■ TASK INSTRUCTIONS ■
Copy the lines below word for word, starting at the top and ending with the line that contains "order: Brassicales", including that line. Leave the pictures out.

■ DATA LINES ■

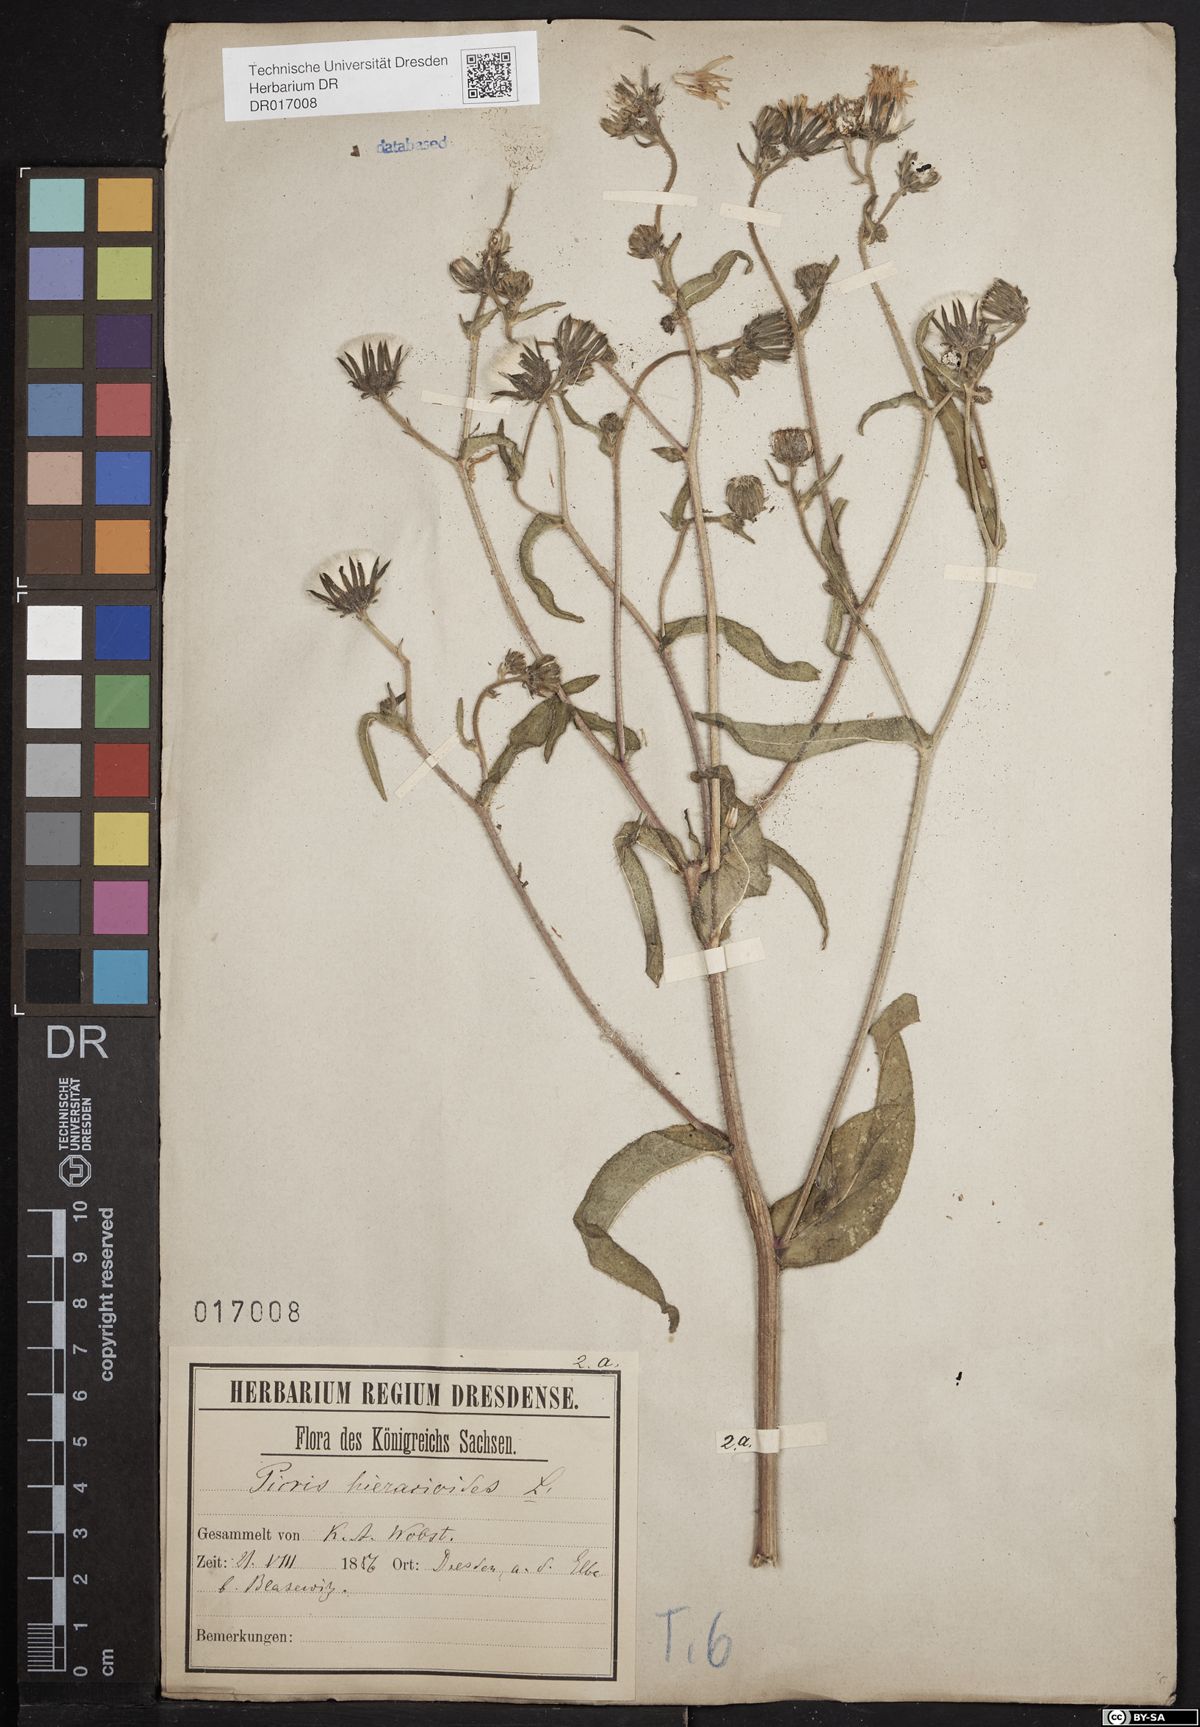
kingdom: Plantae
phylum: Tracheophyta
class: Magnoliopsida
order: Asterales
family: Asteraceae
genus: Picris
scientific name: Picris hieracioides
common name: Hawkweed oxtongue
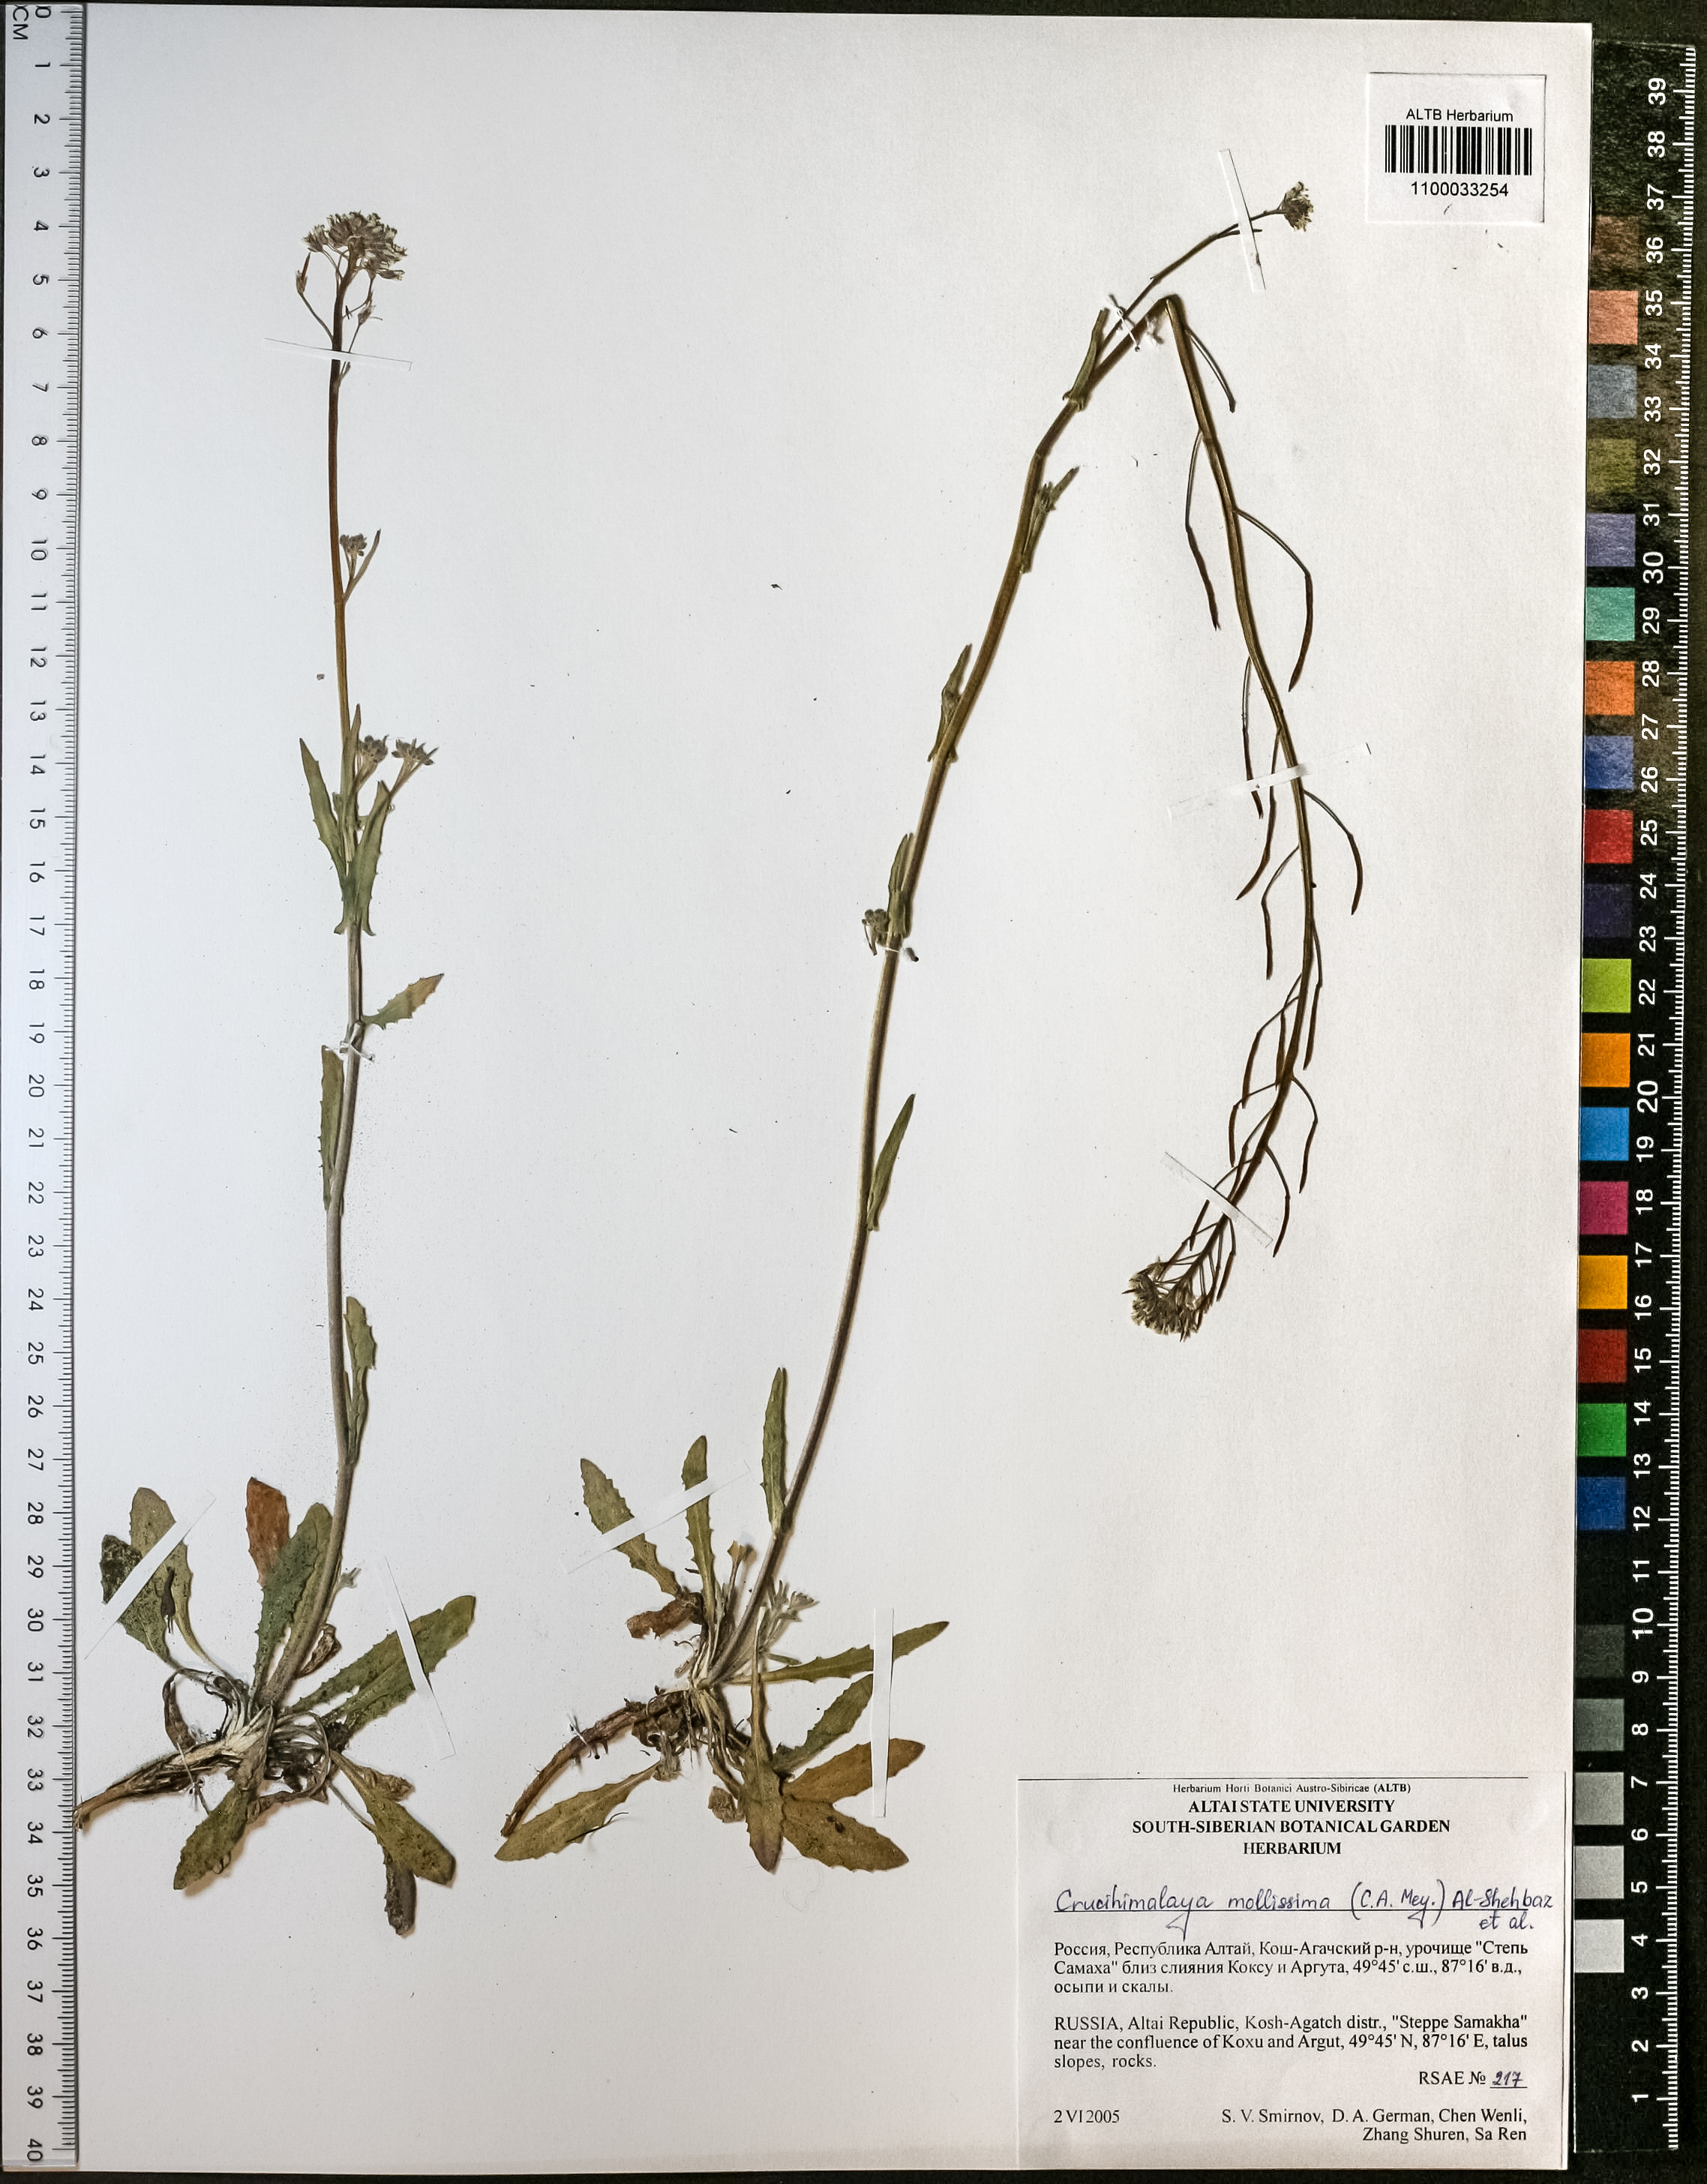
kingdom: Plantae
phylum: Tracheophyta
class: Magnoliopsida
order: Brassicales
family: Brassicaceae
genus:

■ TASK RESULT ■
kingdom: Plantae
phylum: Tracheophyta
class: Magnoliopsida
order: Asterales
family: Asteraceae
genus: Picris
scientific name: Picris hieracioides
common name: Hawkweed oxtongue
kingdom: Plantae
phylum: Tracheophyta
class: Magnoliopsida
order: Brassicales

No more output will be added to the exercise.